Like David Bowie himself, this is a show that defies definition. It's both all and none of a musical, a play, a gig, performance art, philosophical meditation, a fever dream, a collective trip into the unknown. It's aesthetically ravishing, musically profound, and - though inarguably weird and frequently indecipherable - emotionally devastating.
Created just before Bowie's passing, in collaboration with playwright Enda Walsh and director Ivo van Hove, Lazarus is infused with that sense of in between, the liminal space between life and death. A rough sequel to Nicolas Roeg's 1976 The Man Who Fell to Earth (whose plot is helpfully summarised) it finds stranded starman Newton - memorably inhabited by Bowie in the movie, and now equally so by Michael C Hall - trapped in lonely immortality: the "dying man who can't die".
His prison is a barren Manhattan loft, with a bed at one end and fridge at the other (the latter supplying a sickly glow). It's mundane and extraordinary, claustrophobic and boundless, as Tal Yarden's video projections burst into life - first on a screen, soon spilling out into the room and offering a trippy extra dimension in Jan Versweyveld's astonishing design.
Newton self-medicates with TV, gin and junk food, while pining for his lost family and lover Mary Lou, the human woman who left him. She returns in various forms, possibly imagined, possibly mimicked by his troubled assistant Elly. But there's no such thing as linear plotting here - particularly once a mysterious girl and love-murdering fiend crash the party.
This alien tale is frequently alienating, immersing its audience in Newton's fractured existential dislocation even as it tests our engagement (the show's baffled reception in New York is likely to be repeated here). Yet it's a hallucinatory piece of indelible moments: Hall pirouetting in grief against the screen, which tortures him with images of his lost blue-haired girl; a violent act played like an ecstatic coupling; cityscapes reeling and rippling; bodysurfing in milky liquid across a rocket ship. It's a semiotic banquet.
Walsh's book is more problematic, adding to the echoing unreality with deliberately mannered, even stilted dialogue and looping, meandering scenes. It's a high-wire act, occasionally indulgent in its treatment of Newton - that overfamiliar tortured, reclusive eccentric - and in danger of sacrificing the supporting characters to his stylish melancholy or the work's self-conscious opacity and forays into otherworldly therapy. Van Hove's elegiac production of Song from Far Away at the Young Vic - which this frequently recalls in both aesthetic and themes - benefitted from Simon Stephens's sparer and more effective lyricism.
But if Amy Lennox's Elly spends much of the time writhing suggestively in Mary Lou's blue lingerie, there are interesting parallels drawn between her and Newton. Her romantic experience is similarly off-kilter, arrestingly demonstrated by a video projection that shows her interactions with boyfriend Zach, played slightly ahead of or behind the live action.

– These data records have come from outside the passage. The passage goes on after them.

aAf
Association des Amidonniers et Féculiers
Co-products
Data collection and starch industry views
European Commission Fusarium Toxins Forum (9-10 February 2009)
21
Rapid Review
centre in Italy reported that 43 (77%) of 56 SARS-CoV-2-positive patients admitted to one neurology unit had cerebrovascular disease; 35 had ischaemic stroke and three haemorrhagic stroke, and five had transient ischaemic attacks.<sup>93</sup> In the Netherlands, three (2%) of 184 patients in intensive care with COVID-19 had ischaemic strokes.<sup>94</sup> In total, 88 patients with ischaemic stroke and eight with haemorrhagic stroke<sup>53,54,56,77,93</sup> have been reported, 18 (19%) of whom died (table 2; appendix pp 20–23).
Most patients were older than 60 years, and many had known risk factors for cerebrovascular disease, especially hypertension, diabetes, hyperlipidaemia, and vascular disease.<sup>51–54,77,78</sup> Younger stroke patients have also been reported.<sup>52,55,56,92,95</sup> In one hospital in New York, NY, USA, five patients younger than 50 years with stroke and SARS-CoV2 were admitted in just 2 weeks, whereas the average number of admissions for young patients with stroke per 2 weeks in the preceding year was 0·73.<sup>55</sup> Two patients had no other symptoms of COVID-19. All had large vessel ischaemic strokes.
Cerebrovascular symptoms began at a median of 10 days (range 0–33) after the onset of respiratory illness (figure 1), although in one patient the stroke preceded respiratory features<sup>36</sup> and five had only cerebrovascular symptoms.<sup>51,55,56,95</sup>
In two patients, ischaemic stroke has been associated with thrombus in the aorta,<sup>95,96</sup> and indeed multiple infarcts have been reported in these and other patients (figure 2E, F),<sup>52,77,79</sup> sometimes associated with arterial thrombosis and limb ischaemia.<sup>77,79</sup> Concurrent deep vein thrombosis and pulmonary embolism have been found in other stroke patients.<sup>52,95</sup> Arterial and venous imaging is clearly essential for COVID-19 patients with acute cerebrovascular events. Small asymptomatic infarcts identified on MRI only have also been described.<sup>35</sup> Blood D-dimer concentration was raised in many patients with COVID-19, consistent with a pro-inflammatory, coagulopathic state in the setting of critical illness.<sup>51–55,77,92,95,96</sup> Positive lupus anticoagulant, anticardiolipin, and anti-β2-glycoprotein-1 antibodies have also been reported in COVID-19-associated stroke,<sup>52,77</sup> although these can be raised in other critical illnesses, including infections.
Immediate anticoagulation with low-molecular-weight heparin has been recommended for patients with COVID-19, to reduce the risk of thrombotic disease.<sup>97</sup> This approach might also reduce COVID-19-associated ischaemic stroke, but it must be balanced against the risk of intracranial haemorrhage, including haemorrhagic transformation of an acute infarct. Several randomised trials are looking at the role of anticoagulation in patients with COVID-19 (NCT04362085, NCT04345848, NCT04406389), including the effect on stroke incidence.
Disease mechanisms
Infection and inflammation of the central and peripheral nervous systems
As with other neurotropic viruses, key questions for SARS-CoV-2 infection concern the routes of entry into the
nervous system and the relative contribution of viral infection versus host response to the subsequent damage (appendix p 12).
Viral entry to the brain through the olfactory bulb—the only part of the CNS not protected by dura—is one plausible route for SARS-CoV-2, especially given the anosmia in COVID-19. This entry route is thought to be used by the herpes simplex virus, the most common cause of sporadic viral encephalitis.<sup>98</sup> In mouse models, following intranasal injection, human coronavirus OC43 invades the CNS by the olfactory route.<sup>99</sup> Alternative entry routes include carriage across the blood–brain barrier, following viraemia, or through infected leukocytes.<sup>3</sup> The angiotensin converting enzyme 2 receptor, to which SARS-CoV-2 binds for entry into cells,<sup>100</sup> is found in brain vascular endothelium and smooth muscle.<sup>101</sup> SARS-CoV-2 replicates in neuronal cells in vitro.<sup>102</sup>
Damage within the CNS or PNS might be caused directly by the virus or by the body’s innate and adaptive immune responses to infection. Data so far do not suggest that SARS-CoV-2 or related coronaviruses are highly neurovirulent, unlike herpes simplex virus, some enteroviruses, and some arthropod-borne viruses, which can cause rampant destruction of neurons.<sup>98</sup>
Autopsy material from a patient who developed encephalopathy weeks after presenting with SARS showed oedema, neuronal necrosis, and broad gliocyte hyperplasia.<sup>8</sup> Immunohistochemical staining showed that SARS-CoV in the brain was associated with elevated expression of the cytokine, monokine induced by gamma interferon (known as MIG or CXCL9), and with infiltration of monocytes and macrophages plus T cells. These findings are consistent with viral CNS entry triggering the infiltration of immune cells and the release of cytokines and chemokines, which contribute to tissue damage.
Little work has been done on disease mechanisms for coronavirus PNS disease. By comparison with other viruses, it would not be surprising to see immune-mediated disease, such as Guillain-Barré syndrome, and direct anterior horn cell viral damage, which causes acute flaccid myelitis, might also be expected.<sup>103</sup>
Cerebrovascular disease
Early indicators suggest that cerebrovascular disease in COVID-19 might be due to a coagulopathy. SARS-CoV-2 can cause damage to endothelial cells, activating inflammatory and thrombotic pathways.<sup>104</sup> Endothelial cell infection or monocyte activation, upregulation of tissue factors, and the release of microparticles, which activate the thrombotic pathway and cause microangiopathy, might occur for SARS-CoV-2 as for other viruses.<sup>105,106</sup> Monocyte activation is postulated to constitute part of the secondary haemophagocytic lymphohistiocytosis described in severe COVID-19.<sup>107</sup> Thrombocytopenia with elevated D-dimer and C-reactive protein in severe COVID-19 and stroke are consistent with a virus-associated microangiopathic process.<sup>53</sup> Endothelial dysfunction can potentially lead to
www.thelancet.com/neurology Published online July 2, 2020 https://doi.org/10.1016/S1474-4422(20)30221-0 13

It's the human version of Newton's experience as a man out of place and out of time.
And just when either incomprehension or pretentiousness threatens to overwhelm, the music arrives. Though Bowie hits are used alongside new work, this is in no way a jukebox musical, with the outstanding combination of Henry Hey's orchestrations and Tony Gayle's sound design ensuring an ambient, atmospheric counterpoint throughout. Familiar songs are moulded into something breathtakingly new: "Changes" is a furious and frustrated struggle for identity, while a stripped-back "Heroes" is a yearning duet, a paean to liberation.
A superb band is sporadically revealed behind the tinted glass, viscerally capturing the Bowie sound. But it's Hall who's the most extraordinary medium, conjuring the great man's cadence and tone while also supplying real heft in his vocals, biting caustic disillusionment and broken anguish. Sophia Anne Caruso is mesmeric as the sweet, ethereal saviour, her guileless rendition of "Life On Mars" soaring exquisitely, while Michael Esper is appropriately disturbing as her dark mirror.
Strangely fascinating and fascinatingly strange, Lazarus is a flawed experiment but a noble one, honouring Bowie's pioneering spirit and poetic championing of the outsider. It might not attain all of its goals, but it keeps reaching for the stars.